Abstract and Introduction
Abstract
This review of the exercise genomics literature emphasizes the strongest articles published in 2010 as defined by sample size, quality of phenotype measurements, quality of the exercise program or physical activity exposure, study design, adjustment for multiple testing, quality of genotyping, and other related study characteristics. One study on voluntary running wheel behavior was performed in 448 mice from 41 inbred strains. Several quantitative trait loci for running distance, speed, and duration were identified. Several studies on the alpha-3 actinin (ACTN3) R577X nonsense polymorphism and the angiotensin-converting enzyme (ACE) I/D polymorphism were reported with no clear evidence for a joint effect, but the studies were generally underpowered. Skeletal muscle RNA abundance at baseline for 29 transcripts and 11 single nucleotide polymorphisms (SNPs) were both found to be predictive of the VO2max response to exercise training in one report from multiple laboratories. None of the 50 loci associated with adiposity traits are known to influence physical activity behavior. However, physical activity seems to reduce the obesity-promoting effects of at least 12 of these loci. Evidence continues to be strong for a role of gene-exercise interaction effects on the improvement in insulin sensitivity after exposure to regular exercise. SNPs in the cAMP-responsive element binding position 1 (CREB1) gene were associated with training-induced HR response, in the C-reactive protein (CRP) gene with training-induced changes in left ventricular mass, and in the methylenetetrahydrofolate reductase (MTHFR) gene with carotid stiffness in low-fit individuals. We conclude that progress is being made but that high-quality research designs and replication studies with large sample sizes are urgently needed.
Introduction
From 2000 to 2009, our international group of exercise genetics and genomics investigators published an annual comprehensive and cumulative review of the published literature in the area of genomics relative to exercise, fitness, and performance. As discussed in last year's publication, this annual project eventually became too large of an effort to publish in terms of the number of journal pages it required and the effort necessary from the coauthors to review and summarize the published literature annually and, more importantly, to maintain the gene map and summary tables that were an important part of the publication. As a result, the review evolved into a substantially shorter version, with the goal of summarizing the literature published in the preceding year (actually 2008 and 2009 in the initial version) and focusing only on the strongest studies based on design, sample size, phenotypes, novelty, and potential effect. Thus, this review is no longer intended to be a comprehensive and cumulative summary of all published literature addressing genomics relative to exercise, fitness, and performance.

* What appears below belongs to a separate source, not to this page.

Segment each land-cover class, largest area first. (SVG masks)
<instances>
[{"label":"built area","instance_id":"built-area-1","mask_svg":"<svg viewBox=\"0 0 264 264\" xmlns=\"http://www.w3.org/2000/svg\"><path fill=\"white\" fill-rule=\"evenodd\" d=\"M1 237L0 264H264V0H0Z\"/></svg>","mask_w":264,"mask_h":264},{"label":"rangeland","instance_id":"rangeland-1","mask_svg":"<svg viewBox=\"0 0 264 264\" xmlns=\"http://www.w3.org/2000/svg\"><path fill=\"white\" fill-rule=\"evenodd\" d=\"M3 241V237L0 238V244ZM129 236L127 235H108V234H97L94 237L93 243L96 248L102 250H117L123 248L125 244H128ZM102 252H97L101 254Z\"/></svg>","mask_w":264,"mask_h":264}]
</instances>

The present article is the second annual version of the focused review of the "scientifically strongest and substantively most important articles in exercise genomics" and covers the calendar year 2010. As indicated in the introduction to last year's review, this new version intends to be highly selective in choosing articles for presentation to provide an ongoing and updated source for exercise and sports medicine scientists to understand the current literature in this area and to better grasp the necessary components of a high-quality exercise genomics study. Also, we hope this effort will help people identify the gaps in our knowledge concerning genomics and genetics relative to exercise, fitness, and performance.
In this review, we have selected articles focusing on (a) physical activity level, (b) muscular strength and power, (c) endurance performance, (d) adiposity, (e) glucose and insulin metabolism, and (f) hemodynamic traits.